(Beginning of Input data)

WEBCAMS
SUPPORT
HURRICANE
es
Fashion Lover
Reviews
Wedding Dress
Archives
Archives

(End of Input data)
(Beginning of Input data)

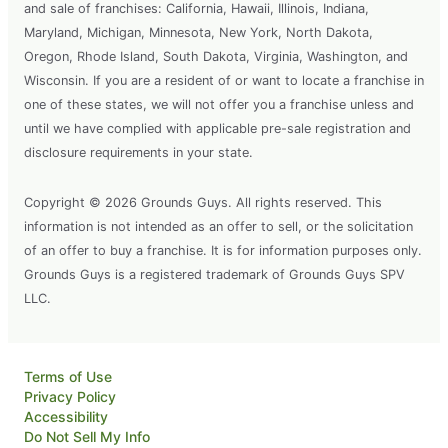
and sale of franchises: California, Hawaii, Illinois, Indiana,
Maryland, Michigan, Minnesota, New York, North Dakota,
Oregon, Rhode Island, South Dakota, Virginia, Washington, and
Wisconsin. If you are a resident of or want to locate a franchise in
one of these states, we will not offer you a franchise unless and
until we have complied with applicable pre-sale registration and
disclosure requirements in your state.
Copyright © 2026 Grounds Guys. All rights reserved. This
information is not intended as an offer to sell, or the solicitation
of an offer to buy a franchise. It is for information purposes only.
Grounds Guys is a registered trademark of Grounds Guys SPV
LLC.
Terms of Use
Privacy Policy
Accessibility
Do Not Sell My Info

(End of Input data)

How to complete this task: Copy out everything in the records from the line containing "and sale of" down to the line containing "Do Not Sell My Info", with both of those lines included.

Solved problem:
and sale of franchises: California, Hawaii, Illinois, Indiana,
Maryland, Michigan, Minnesota, New York, North Dakota,
Oregon, Rhode Island, South Dakota, Virginia, Washington, and
Wisconsin. If you are a resident of or want to locate a franchise in
one of these states, we will not offer you a franchise unless and
until we have complied with applicable pre-sale registration and
disclosure requirements in your state.
Copyright © 2026 Grounds Guys. All rights reserved. This
information is not intended as an offer to sell, or the solicitation
of an offer to buy a franchise. It is for information purposes only.
Grounds Guys is a registered trademark of Grounds Guys SPV
LLC.
Terms of Use
Privacy Policy
Accessibility
Do Not Sell My Info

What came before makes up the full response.